Saturday, February 18, 2017

Peace!

I haven’t written much lately. There has been a LOT going on and not all of it has been good. And so… I haven’t been writing… not for any of my blogs, not in my personal journal, not even in my Mass journal. I’ve had no peace and quiet to write. My brain spinning as fast as it can go and nothing filtering out. The thing is though, it is through writing that I find peace. It is through writing that I filter my life. I often take my personal journal to Mass. I go early for confession and then to sit before the Blessed Sacrament.  And while I sit there I talk but really mostly listen to what Jesus has to say.

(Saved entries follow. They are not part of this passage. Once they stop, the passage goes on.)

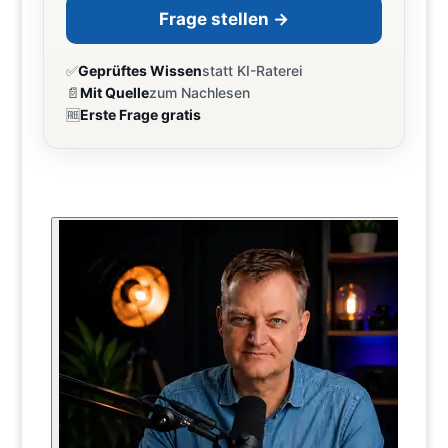
Frage stellen →
✅
Geprüftes Wissen
statt KI-Raterei
📄
Mit Quelle
zum Nachlesen
🆓
Erste Frage gratis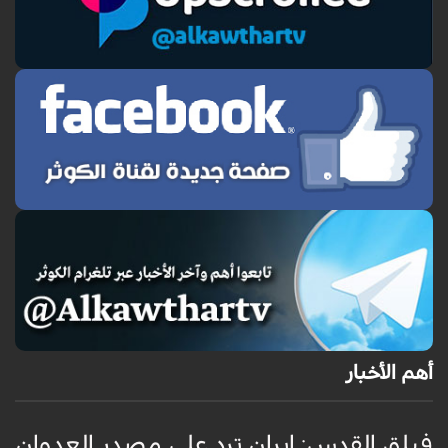
أهم الأخبار
فيلق القدس: إيران ترد على مصدر العدوان
أ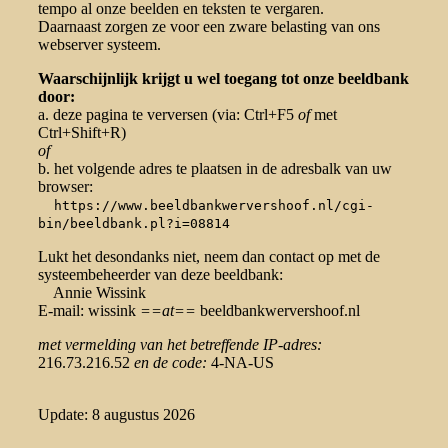
tempo al onze beelden en teksten te vergaren.
Daarnaast zorgen ze voor een zware belasting van ons
webserver systeem.
Waarschijnlijk krijgt u wel toegang tot onze beeldbank
door:
a. deze pagina te verversen (via: Ctrl+F5
of
met
Ctrl+Shift+R)
of
b. het volgende adres te plaatsen in de adresbalk van uw
browser:
https://www.beeldbankwervershoof.nl/cgi-
bin/beeldbank.pl?i=08814
Lukt het desondanks niet, neem dan contact op met de
systeembeheerder van deze beeldbank:
Annie Wissink
E-mail: wissink
==at==
beeldbankwervershoof.nl
met vermelding van het betreffende IP-adres:
216.73.216.52
en de code:
4-NA-US
Update: 8 augustus 2026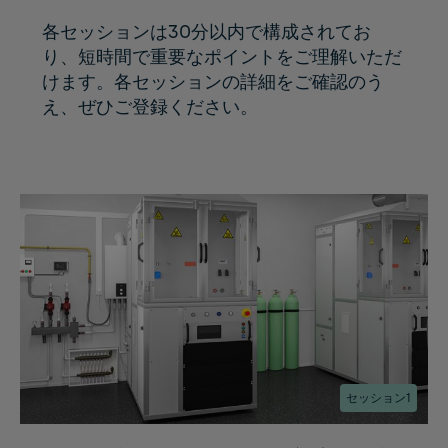
各セッションは30分以内で構成されてお
り、短時間で重要なポイントをご理解いただ
けます。各セッションの詳細をご確認のう
え、ぜひご登録ください。
セッション1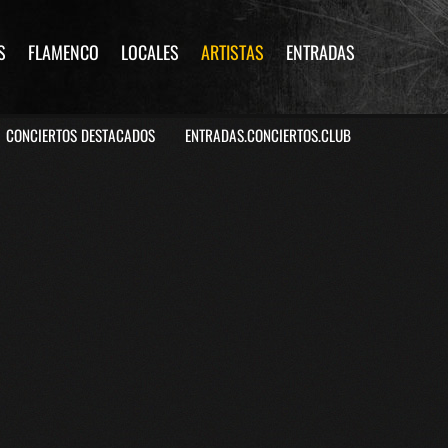
S
FLAMENCO
LOCALES
ARTISTAS
ENTRADAS
CONCIERTOS DESTACADOS
ENTRADAS.CONCIERTOS.CLUB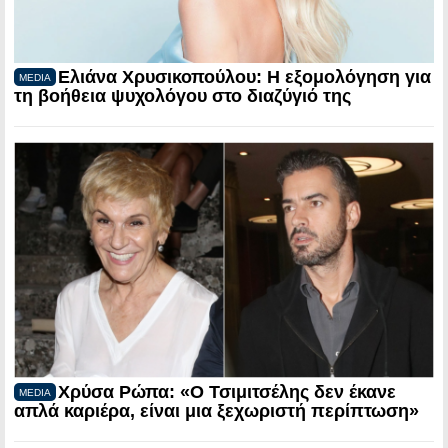
Ελιάνα Χρυσικοπούλου: Η εξομολόγηση για
MEDIA
τη βοήθεια ψυχολόγου στο διαζύγιό της
Χρύσα Ρώπα: «Ο Τσιμιτσέλης δεν έκανε
MEDIA
απλά καριέρα, είναι μια ξεχωριστή περίπτωση»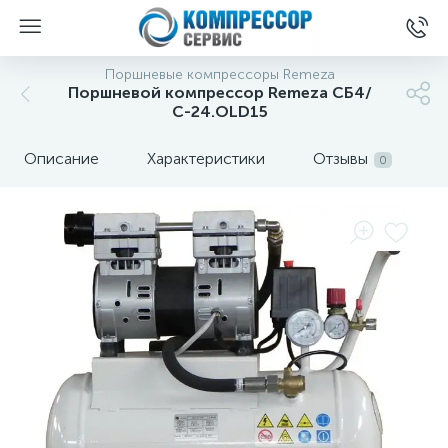
Поршневые компрессоры Remeza
Поршневой компрессор Remeza СБ4/
С-24.OLD15
Описание
Характеристики
Отзывы
0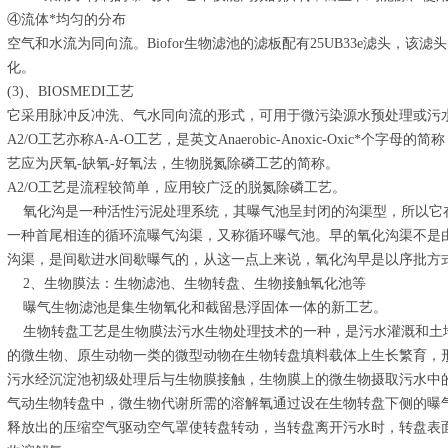
④流体*均匀的分布
空气和水流为同向流。Biofor生物滤池的滤板配有25UB33e滤头，
化。
(3)、BIOSMEDI工艺
它采用脉冲反冲洗、气水同向流的形式，可用于微污染源水预处理或污
A2/O工艺亦称A-A-O工艺，是英文Anaerobic-Anoxic-Oxic*个
艺应为厌氧-缺氧-好氧法，生物脱氮除磷工艺的简称。
A2/O工艺是流程较简单，应用较广泛的脱氮除磷工艺。
氧化沟是一种活性污泥处理系统，其曝气池呈封闭的沟渠型，所以它
一种首尾相连的循环流曝气沟渠，又称循环曝气池。早的氧化沟渠不是
沟渠，是间歇进水间歇曝气的，从这一点上来说，氧化沟早是以序批方
2、生物膜法：生物滤池、生物转盘、生物接触氧化池等
曝气生物滤池是集生物氧化和截留悬浮固体一体的新工艺。
生物转盘工艺是生物膜法污水生物处理技术的一种，是污水灌溉和土
的微生物、原生动物一类的微型动物在生物转盘填料载体上生长繁育，形
污水经沉淀池初级处理后与生物膜接触，生物膜上的微生物摄取污水中
气动生物转盘中，微生物代谢所需的溶解氧通过设在生物转盘下侧的曝
释放出的压缩空气驱动空气罩使转盘转动，当转盘离开污水时，转盘表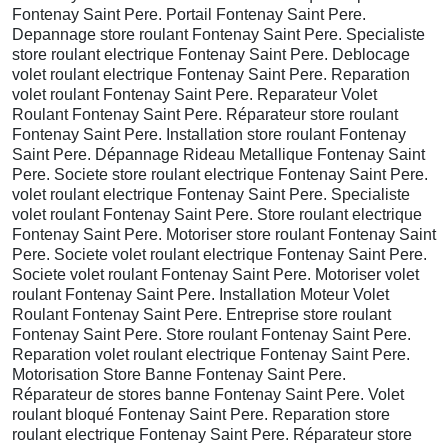
Fontenay Saint Pere. Portail Fontenay Saint Pere.
Depannage store roulant Fontenay Saint Pere. Specialiste
store roulant electrique Fontenay Saint Pere. Deblocage
volet roulant electrique Fontenay Saint Pere. Reparation
volet roulant Fontenay Saint Pere. Reparateur Volet
Roulant Fontenay Saint Pere. Réparateur store roulant
Fontenay Saint Pere. Installation store roulant Fontenay
Saint Pere. Dépannage Rideau Metallique Fontenay Saint
Pere. Societe store roulant electrique Fontenay Saint Pere.
volet roulant electrique Fontenay Saint Pere. Specialiste
volet roulant Fontenay Saint Pere. Store roulant electrique
Fontenay Saint Pere. Motoriser store roulant Fontenay Saint
Pere. Societe volet roulant electrique Fontenay Saint Pere.
Societe volet roulant Fontenay Saint Pere. Motoriser volet
roulant Fontenay Saint Pere. Installation Moteur Volet
Roulant Fontenay Saint Pere. Entreprise store roulant
Fontenay Saint Pere. Store roulant Fontenay Saint Pere.
Reparation volet roulant electrique Fontenay Saint Pere.
Motorisation Store Banne Fontenay Saint Pere.
Réparateur de stores banne Fontenay Saint Pere. Volet
roulant bloqué Fontenay Saint Pere. Reparation store
roulant electrique Fontenay Saint Pere. Réparateur store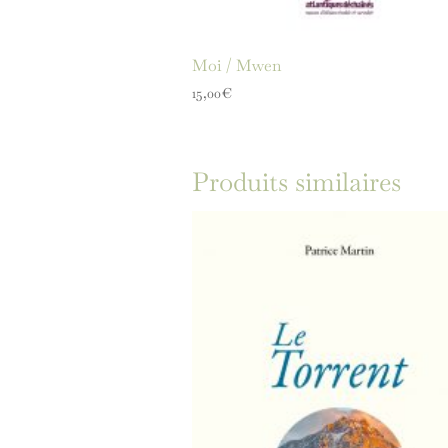
Moi / Mwen
15,00
€
Produits similaires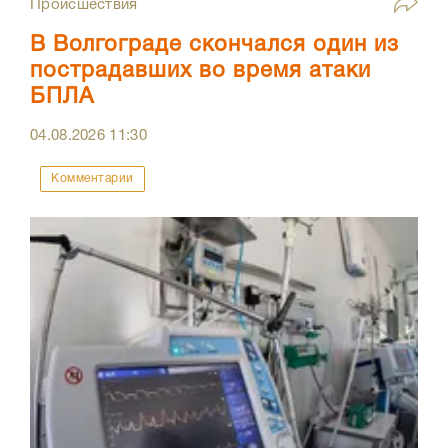
Происшествия
В Волгограде скончался один из
пострадавших во время атаки
БПЛА
04.08.2026
11:30
Комментарии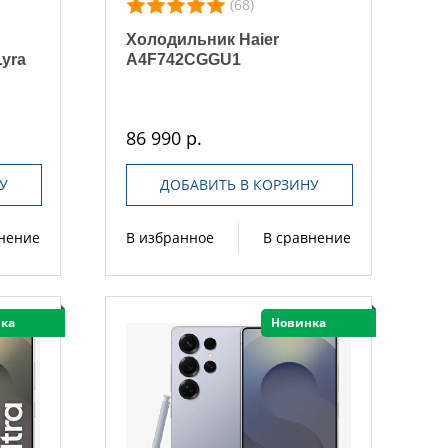
(68)
Холодильник Haier
yra
A4F742CGGU1
86 990 р.
У
ДОБАВИТЬ В КОРЗИНУ
внение
В избранное
В сравнение
ка
Новинка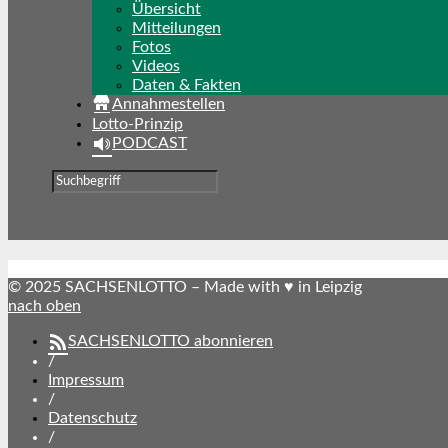
Übersicht
Mitteilungen
Fotos
Videos
Daten & Fakten
Annahmestellen
Lotto-Prinzip
PODCAST
© 2025 SACHSENLOTTO – Made with ♥ in Leipzig
nach oben
SACHSENLOTTO abonnieren
/
Impressum
/
Datenschutz
/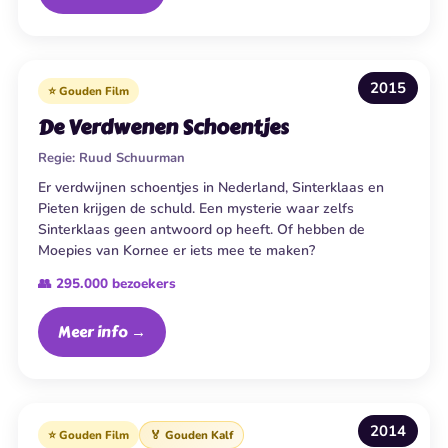
2015
⭐ Gouden Film
De Verdwenen Schoentjes
Regie:
Ruud Schuurman
Er verdwijnen schoentjes in Nederland, Sinterklaas en
Pieten krijgen de schuld. Een mysterie waar zelfs
Sinterklaas geen antwoord op heeft. Of hebben de
Moepies van Kornee er iets mee te maken?
👥 295.000 bezoekers
Meer info →
2014
⭐ Gouden Film
🏅 Gouden Kalf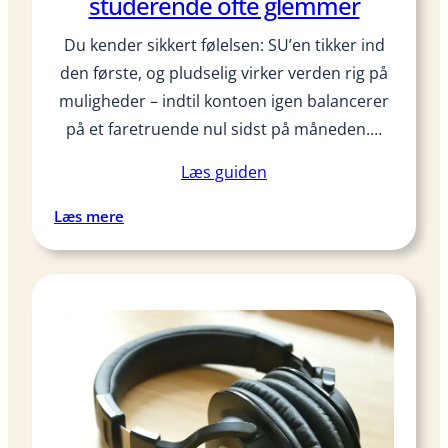
studerende ofte glemmer
Du kender sikkert følelsen: SU’en tikker ind
den første, og pludselig virker verden rig på
muligheder – indtil kontoen igen balancerer
på et faretruende nul sidst på måneden.…
Læs guiden
:
Læs mere
1
2
b
u
d
g
e
t
p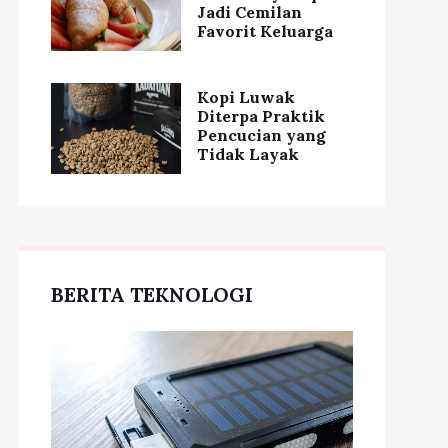
Jadi Cemilan
Favorit Keluarga
Kopi Luwak
Diterpa Praktik
Pencucian yang
Tidak Layak
BERITA TEKNOLOGI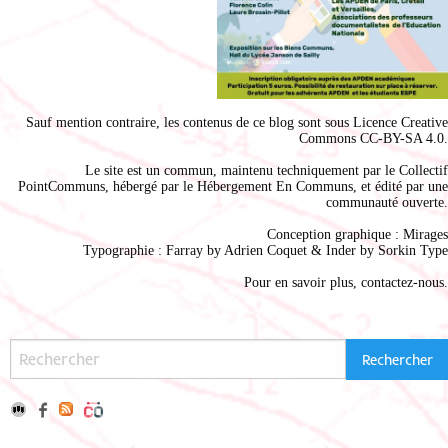
Sauf mention contraire, les contenus de ce blog sont sous
Licence Creative
Commons CC-BY-SA 4.0
.
Le site est un commun, maintenu techniquement par le
Collectif
PointCommuns
, hébergé par le
Hébergement En Communs
, et édité par une
communauté ouverte.
Conception graphique :
Mirages
Typographie : Farray by
Adrien Coque
t & Inder by
Sorkin Type
Pour en savoir plus,
contactez-nous
.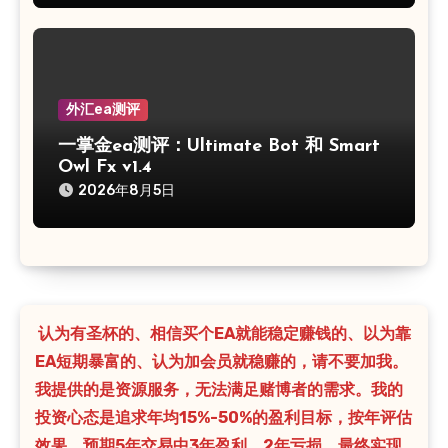
外汇ea测评
一掌金ea测评：Ultimate Bot 和 Smart
Owl Fx v1.4
2026年8月5日
认为有圣杯的、相信买个EA就能稳定赚钱的、以为靠
EA短期暴富的、认为加会员就稳赚的，请不要加我。
我提供的是资源服务，无法满足赌博者的需求。我的
投资心态是追求年均15%-50%的盈利目标，按年评估
效果，预期5年交易中3年盈利、2年亏损，最终实现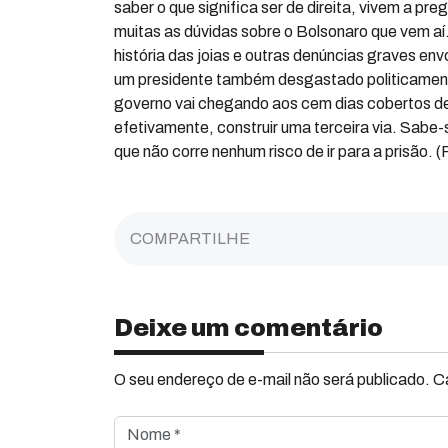
saber o que significa ser de direita, vivem a p
muitas as dúvidas sobre o Bolsonaro que vem a
história das joias e outras denúncias graves e
um presidente também desgastado politicamente
governo vai chegando aos cem dias cobertos d
efetivamente, construir uma terceira via. Sabe-
que não corre nenhum risco de ir para a prisão. 
COMPARTILHE
Deixe um comentário
O seu endereço de e-mail não será publicado. 
Nome *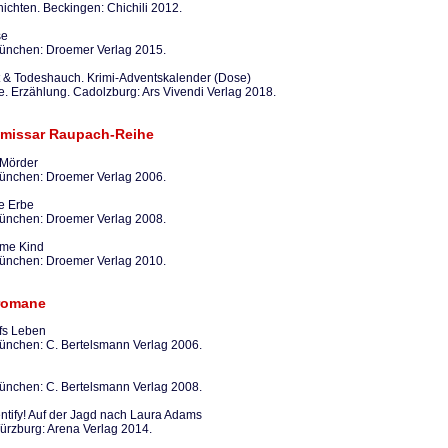
hichten. Beckingen: Chichili 2012.
se
nchen: Droemer Verlag 2015.
mt & Todeshauch. Krimi-Adventskalender (Dose)
e. Erzählung. Cadolzburg: Ars Vivendi Verlag 2018.
missar Raupach-Reihe
 Mörder
nchen: Droemer Verlag 2006.
e Erbe
nchen: Droemer Verlag 2008.
me Kind
nchen: Droemer Verlag 2010.
romane
fs Leben
nchen: C. Bertelsmann Verlag 2006.
nchen: C. Bertelsmann Verlag 2008.
ntify! Auf der Jagd nach Laura Adams
rzburg: Arena Verlag 2014.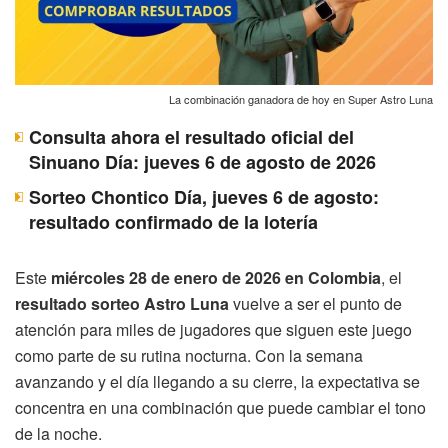
La combinación ganadora de hoy en Super Astro Luna
Consulta ahora el resultado oficial del
Sinuano Día: jueves 6 de agosto de 2026
Sorteo Chontico Día, jueves 6 de agosto:
resultado confirmado de la lotería
Este
miércoles 28 de enero de 2026 en Colombia
, el
resultado sorteo Astro Luna
vuelve a ser el punto de
atención para miles de jugadores que siguen este juego
como parte de su rutina nocturna. Con la semana
avanzando y el día llegando a su cierre, la expectativa se
concentra en una combinación que puede cambiar el tono
de la noche.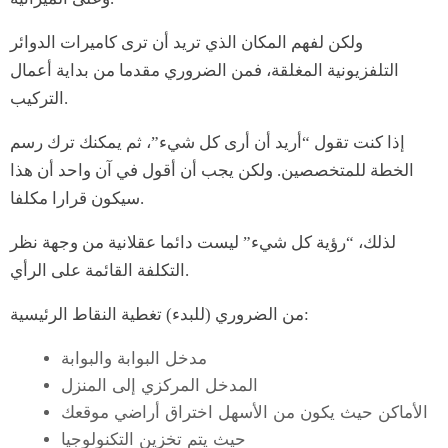
ولكن لفهم المكان الذي تريد أن ترى كاميرات الدوائر
التلفزيونية المغلقة، فمن الضروري مقدما من بداية أعمال
التركيب.
إذا كنت تقول “أريد أن أرى كل شيء”، ثم يمكنك ترك رسم
الخطة للمتخصصين. ولكن يجب أن أقول في آن واحد أن هذا
سيكون قرارا مكلفا.
لذلك، “رؤية كل شيء” ليست دائما عقلانية من وجهة نظر
التكلفة القائمة على الرأي.
من الضروري (للبدء) تغطية النقاط الرئيسية:
مدخل البوابة والبوابة
المدخل المركزي إلى المنزل
الأماكن حيث يكون من الأسهل اختراق أراضي موقعك
حيث يتم تخزين التكنولوجيا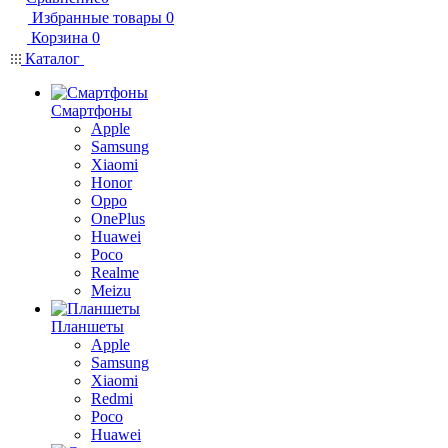
Избранные товары
0
Корзина
0
Каталог
Смартфоны
Apple
Samsung
Xiaomi
Honor
Oppo
OnePlus
Huawei
Poco
Realme
Meizu
Планшеты
Apple
Samsung
Xiaomi
Redmi
Poco
Huawei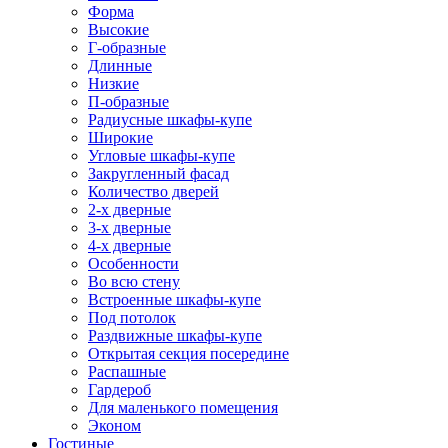
Форма
Высокие
Г-образные
Длинные
Низкие
П-образные
Радиусные шкафы-купе
Широкие
Угловые шкафы-купе
Закругленный фасад
Количество дверей
2-х дверные
3-х дверные
4-х дверные
Особенности
Во всю стену
Встроенные шкафы-купе
Под потолок
Раздвижные шкафы-купе
Открытая секция посередине
Распашные
Гардероб
Для маленького помещения
Эконом
Гостиные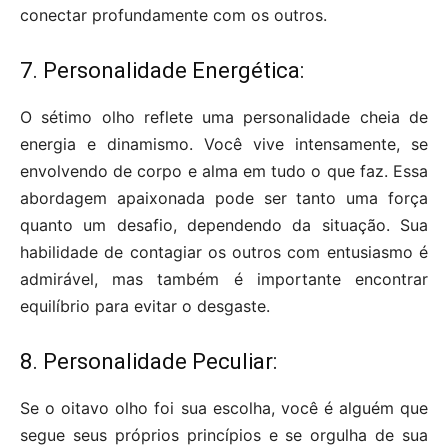
conectar profundamente com os outros.
7. Personalidade Energética:
O sétimo olho reflete uma personalidade cheia de
energia e dinamismo. Você vive intensamente, se
envolvendo de corpo e alma em tudo o que faz. Essa
abordagem apaixonada pode ser tanto uma força
quanto um desafio, dependendo da situação. Sua
habilidade de contagiar os outros com entusiasmo é
admirável, mas também é importante encontrar
equilíbrio para evitar o desgaste.
8. Personalidade Peculiar:
Se o oitavo olho foi sua escolha, você é alguém que
segue seus próprios princípios e se orgulha de sua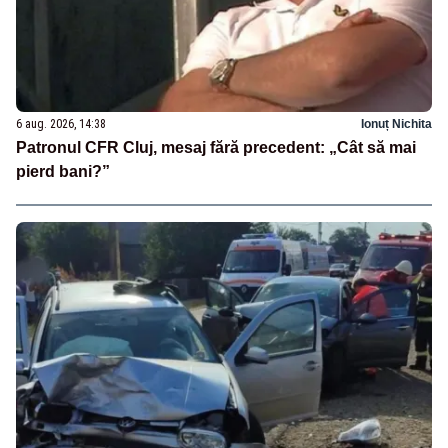
6 aug. 2026, 14:38
Ionuț Nichita
Patronul CFR Cluj, mesaj fără precedent: „Cât să mai
pierd bani?”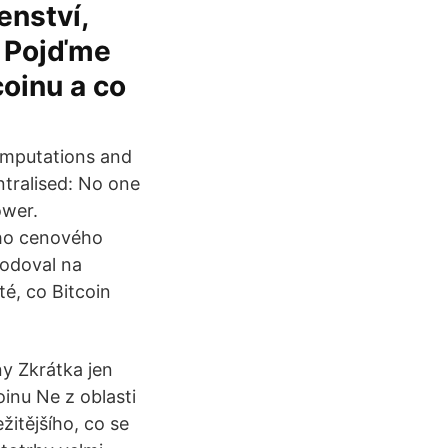
enství,
? Pojďme
coinu a co
computations and
tralised: No one
ower.
ho cenového
hodoval na
é, co Bitcoin
ny Zkrátka jen
oinu Ne z oblasti
žitějšího, co se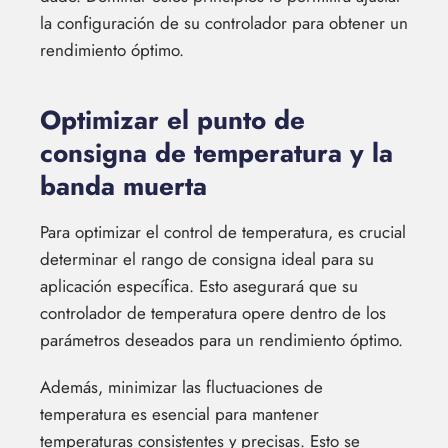
la configuración de su controlador para obtener un
rendimiento óptimo.
Optimizar el punto de
consigna de temperatura y la
banda muerta
Para optimizar el control de temperatura, es crucial
determinar el rango de consigna ideal para su
aplicación específica. Esto asegurará que su
controlador de temperatura opere dentro de los
parámetros deseados para un rendimiento óptimo.
Además, minimizar las fluctuaciones de
temperatura es esencial para mantener
temperaturas consistentes y precisas. Esto se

Where I attend Mass most often adoration is for one hour immediately prior to each Mass. So on Saturday afternoons, I arrive about 3:00 to rest in the peace of Jesus in that hour. But I haven’t been doing that. Sometimes, I don’t even go to Mass there. I’ve gone to different places at different times. The craziness of it all has not let me settle. Along with the rest of my life being busy, I’ve had no routine.

There is comfort in routine sometimes. Then last weekend I returned to my church and with Monsignor back from an injury, it hit me… the simple words we here at every Mass, “Peace I leave with you; My peace I give to you”- It was precisely the Peace of Christ that I have not had! I have allowed things of this world to direct me all the while unsettling me. I have been going through the motions but not really engaging because there was no peace within me. I had allowed that peace to be interrupted. I had allowed things of this world to pull me in so many directions. I was rarely home and when I was home I was “busy” – working on an afghan, making baked goods for my bakery, and of course, cleaning. I wasn’t doing things that settle my soul. I had let my “heart be troubled” and afraid.

As a runner, I once asked my coach, “When do you know you are no longer running away from something, but running towards something?” He responded, “when you ask that question, you have begun.” I think my busy-ness was to run away. To not have to look into my heart and see what was there. To not have to sit in prayer and hear what was said.  And you know what? If we take time to listen to our Lord, the things we hear are always with love. Even the things we don’t want to hear. And with that love comes His Peace.

John 14:27 Peace I leave with you; My peace I give to you; not as the world gives do I give to you. Do not let your heart be troubled, nor let it be fearful.